私は、大学を卒業した後、岡山県の地方都市でビジネスの世界に入りました。その頃出会った経営者の中には、地位や立場や年齢が上というだけで、自社の社員に対して、また私のような経験の少ない若者に対して、大きな態度・上から目線・命令口調という古い体質の方も多く、「経営者」という人たちに少なからず嫌悪感を持っていました。もちろん、人物的に素晴らしい経営者の方々にも出会いましたが、当時経営者であった私の父に、そんな不満を話したところ、年配者を批判したところで何も変わらない、もし自分が経営者になったときに、自分自身がそのような経営者にならないようにすればよいと諭されました。その父の言葉を機に、ビジネス上の役職や権限はビジネスの範囲内でのことであり、ビジネスを離れたプライベートでは誰でも平等であり、役職や権限は関係ないという考え方が身につきました。

かなり昔のことです。著名な大企業の経営者A氏が経団連の会長候補にあがったのですが、結果は落選でA氏は落ち込まれたそうです。当時私はA氏と多少の親交があり、側近の方からの連絡でA氏に面会をしました。面会の冒頭A氏は「俺は外されたと」発言されたのですが、私は素直にA氏を気の毒に感じました。会長になれなかったのが気の毒なのではなく、日々・24時間、役職や権限から逃れられず、肩書きのない一般人になれるプライベートがないのが気の毒と感じたのです。私はA氏に「故郷の町を歩いていて『Aちゃん!』と声をかけてくれる人はいますか?それがなければ、本当の意味でプライベートに戻る場所がないというのは気の毒ですね」と話しました。

会社の役職や地位・権限には期限があります。その期限が切れたときに戻れる場所が必要であると私は思っています。戻れる場所を作るためにも、日常から役職や地位・権限の範囲とその期限を意識する必要があると思います。
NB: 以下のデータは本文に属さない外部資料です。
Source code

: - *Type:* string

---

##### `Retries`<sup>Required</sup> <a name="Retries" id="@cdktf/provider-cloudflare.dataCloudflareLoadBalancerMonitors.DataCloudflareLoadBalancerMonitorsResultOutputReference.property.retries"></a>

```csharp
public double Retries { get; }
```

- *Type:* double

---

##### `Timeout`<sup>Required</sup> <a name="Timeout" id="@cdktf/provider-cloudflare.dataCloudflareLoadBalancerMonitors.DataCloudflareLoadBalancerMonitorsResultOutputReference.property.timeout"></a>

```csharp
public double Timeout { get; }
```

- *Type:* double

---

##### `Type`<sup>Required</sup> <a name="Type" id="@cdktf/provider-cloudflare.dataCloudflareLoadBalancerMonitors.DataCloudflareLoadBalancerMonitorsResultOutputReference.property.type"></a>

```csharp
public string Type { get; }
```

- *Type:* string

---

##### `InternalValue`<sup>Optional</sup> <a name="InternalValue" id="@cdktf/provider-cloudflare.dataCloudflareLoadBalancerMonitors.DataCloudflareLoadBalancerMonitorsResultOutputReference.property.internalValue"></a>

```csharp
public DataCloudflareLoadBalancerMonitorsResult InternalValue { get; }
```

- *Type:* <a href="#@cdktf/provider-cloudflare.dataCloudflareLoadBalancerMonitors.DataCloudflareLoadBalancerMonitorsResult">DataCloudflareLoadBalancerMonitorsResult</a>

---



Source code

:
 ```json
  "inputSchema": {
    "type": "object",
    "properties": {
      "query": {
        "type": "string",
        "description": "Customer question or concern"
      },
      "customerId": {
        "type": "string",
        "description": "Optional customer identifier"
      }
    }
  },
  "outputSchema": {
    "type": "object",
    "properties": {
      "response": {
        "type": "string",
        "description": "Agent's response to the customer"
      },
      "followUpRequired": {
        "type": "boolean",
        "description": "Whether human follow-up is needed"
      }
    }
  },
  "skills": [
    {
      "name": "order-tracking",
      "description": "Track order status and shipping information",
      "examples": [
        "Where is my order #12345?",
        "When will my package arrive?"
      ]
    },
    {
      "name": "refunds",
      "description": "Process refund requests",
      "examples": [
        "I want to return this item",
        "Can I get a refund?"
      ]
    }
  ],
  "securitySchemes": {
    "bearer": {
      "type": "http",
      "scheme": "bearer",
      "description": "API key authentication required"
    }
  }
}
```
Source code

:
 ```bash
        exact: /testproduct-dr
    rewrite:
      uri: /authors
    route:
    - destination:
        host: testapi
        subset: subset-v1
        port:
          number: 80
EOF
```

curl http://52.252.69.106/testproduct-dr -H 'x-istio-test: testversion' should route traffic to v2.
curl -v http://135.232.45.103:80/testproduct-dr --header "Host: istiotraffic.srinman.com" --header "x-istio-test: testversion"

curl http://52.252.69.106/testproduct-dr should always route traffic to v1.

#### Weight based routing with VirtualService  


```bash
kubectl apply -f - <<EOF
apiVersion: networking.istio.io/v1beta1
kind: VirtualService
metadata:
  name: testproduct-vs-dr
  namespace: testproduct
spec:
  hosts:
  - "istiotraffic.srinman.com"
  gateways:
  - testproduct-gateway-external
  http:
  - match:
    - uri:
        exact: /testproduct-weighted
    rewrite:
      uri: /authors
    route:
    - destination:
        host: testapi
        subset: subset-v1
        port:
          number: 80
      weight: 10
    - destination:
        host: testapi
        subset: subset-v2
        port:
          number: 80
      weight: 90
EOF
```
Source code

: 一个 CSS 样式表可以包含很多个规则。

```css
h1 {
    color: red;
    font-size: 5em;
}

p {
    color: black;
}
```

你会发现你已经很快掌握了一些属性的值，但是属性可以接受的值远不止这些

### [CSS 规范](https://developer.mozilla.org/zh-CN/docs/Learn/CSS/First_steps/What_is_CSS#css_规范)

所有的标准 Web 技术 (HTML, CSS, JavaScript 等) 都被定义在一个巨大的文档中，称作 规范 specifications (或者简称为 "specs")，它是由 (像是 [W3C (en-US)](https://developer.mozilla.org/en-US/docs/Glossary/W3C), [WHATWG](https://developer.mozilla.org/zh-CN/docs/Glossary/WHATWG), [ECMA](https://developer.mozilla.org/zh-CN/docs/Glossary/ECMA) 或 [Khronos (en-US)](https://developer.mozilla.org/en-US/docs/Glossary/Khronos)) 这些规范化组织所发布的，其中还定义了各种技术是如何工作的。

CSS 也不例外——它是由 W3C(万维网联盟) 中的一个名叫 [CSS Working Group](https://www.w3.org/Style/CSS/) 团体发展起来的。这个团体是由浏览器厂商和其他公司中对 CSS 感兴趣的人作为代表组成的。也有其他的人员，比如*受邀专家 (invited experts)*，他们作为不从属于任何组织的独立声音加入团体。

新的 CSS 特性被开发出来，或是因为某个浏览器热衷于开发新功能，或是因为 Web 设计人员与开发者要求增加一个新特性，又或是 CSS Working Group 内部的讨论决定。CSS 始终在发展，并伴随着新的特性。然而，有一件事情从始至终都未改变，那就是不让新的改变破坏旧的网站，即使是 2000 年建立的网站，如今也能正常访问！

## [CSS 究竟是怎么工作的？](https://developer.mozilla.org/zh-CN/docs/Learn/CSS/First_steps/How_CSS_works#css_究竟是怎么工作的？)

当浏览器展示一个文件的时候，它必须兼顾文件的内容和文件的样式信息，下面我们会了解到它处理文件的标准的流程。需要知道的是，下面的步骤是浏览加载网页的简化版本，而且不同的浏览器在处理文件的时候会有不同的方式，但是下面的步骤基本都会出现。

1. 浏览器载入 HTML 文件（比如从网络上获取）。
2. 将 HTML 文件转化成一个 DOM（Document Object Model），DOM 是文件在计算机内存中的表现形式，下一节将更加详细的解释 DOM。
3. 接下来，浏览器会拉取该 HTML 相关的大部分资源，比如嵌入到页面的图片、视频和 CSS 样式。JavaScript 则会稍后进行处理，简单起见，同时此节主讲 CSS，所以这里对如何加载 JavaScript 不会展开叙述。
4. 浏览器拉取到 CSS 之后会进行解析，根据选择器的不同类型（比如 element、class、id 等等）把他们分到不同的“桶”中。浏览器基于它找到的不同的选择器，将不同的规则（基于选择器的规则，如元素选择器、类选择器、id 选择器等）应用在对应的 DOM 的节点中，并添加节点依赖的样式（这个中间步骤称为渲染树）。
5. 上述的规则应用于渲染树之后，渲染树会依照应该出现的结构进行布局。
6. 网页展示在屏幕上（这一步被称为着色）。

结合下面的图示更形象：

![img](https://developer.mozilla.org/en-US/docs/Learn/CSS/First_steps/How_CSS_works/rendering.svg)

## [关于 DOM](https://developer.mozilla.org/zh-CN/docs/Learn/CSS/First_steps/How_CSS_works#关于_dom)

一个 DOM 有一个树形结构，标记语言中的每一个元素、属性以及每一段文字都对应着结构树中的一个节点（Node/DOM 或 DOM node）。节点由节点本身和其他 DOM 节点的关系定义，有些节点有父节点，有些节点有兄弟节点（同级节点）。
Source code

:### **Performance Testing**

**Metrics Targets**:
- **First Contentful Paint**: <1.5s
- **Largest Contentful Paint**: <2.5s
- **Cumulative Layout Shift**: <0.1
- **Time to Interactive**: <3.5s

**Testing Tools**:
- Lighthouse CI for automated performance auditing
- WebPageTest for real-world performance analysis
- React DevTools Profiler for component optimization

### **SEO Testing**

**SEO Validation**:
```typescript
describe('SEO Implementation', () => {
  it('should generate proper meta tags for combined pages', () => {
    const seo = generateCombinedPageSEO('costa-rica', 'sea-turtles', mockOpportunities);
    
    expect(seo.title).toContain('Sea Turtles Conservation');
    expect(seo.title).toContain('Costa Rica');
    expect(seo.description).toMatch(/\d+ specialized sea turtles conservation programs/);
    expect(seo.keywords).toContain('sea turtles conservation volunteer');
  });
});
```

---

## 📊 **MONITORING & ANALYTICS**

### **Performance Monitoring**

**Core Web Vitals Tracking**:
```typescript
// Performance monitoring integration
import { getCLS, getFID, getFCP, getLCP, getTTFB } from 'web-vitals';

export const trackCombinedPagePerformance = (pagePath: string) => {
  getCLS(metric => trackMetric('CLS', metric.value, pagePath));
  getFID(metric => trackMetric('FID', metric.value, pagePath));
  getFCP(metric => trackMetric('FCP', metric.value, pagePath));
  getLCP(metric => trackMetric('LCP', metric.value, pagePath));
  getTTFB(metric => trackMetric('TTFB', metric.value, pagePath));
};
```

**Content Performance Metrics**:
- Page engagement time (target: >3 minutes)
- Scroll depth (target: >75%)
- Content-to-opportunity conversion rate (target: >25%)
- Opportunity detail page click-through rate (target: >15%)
これもかなり昔のことですが、身内が重い病気にかかり、その専門医が有名国立大学の教授で多忙なため、面会はおろかアポイントをとることさえ難しい方でした。何度もアポなしで大学の研究室を訪問しましたがやはり面会はできませんでした。ある時、大学の庭を手入れされている方がいて、その方に話し掛けると「私は用務員的な立場の者なので私には権限も影響力もありません」と言われました。しかし私は、大学を訪問するたびにその方を訪ねました。するとある日、「ほとんどの方は、権限が無いことを伝えると私の所へは来なくなりますが、あなたはそれを伝えても私に対する行動が変わらない。私でできることは協力します」と言って下さいました。結果的に、その方のおかげで教授に面会が叶い、私の身内は治療を受けることができ、現在も元気にしています。

ビジネス上の役職・権限はプライベートに及ぶものではなくビジネス上のものでしかありません。また、無期限に続くものではなく期限があります。プライベートでは一個人として、役職や権限、年齢関係なく、誰もが平等でフラットな立場なのです。